Directions: Please write out all the data that follows exactly, without the pictures.

*** Opening Data section ***

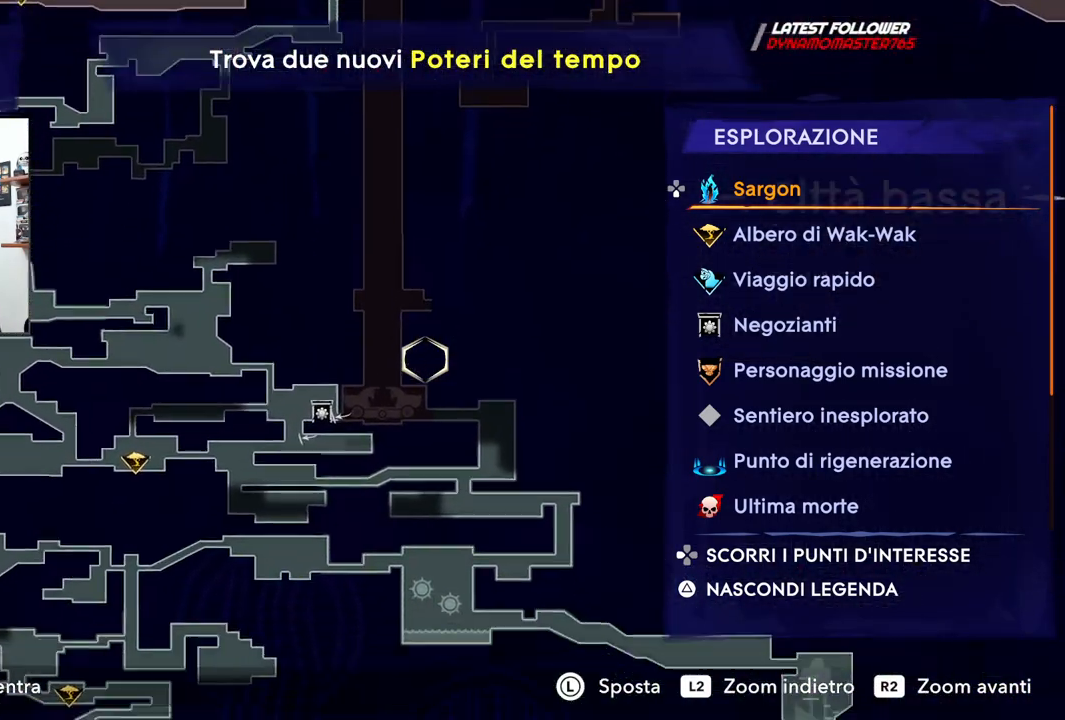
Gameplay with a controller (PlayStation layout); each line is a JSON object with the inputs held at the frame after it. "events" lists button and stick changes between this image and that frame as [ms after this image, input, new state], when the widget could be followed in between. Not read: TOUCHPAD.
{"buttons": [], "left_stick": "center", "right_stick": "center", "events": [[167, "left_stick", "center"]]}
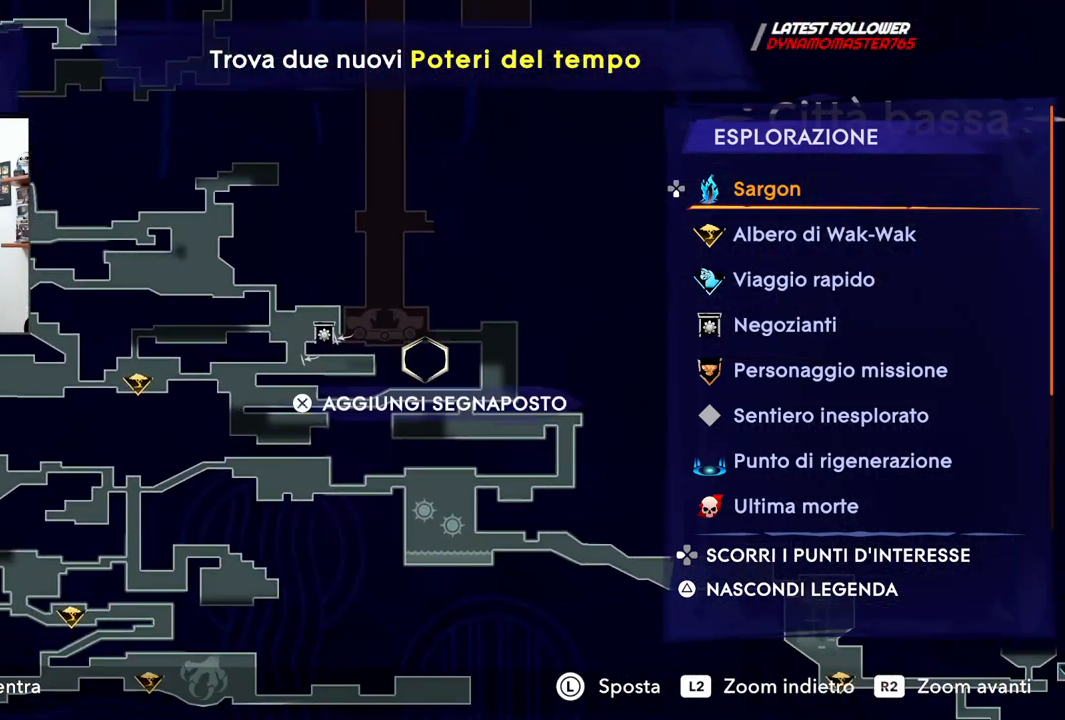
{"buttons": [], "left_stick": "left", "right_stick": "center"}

*** Closing Data section ***

Your solution:
Gameplay with a controller (PlayStation layout); each line is a JSON object with the inputs held at the frame after it. "events" lists button and stick changes between this image and that frame as [ms after this image, input, new state], when the widget could be followed in between. Not read: TOUCHPAD.
{"buttons": [], "left_stick": "center", "right_stick": "center", "events": [[167, "left_stick", "center"]]}
{"buttons": [], "left_stick": "left", "right_stick": "center"}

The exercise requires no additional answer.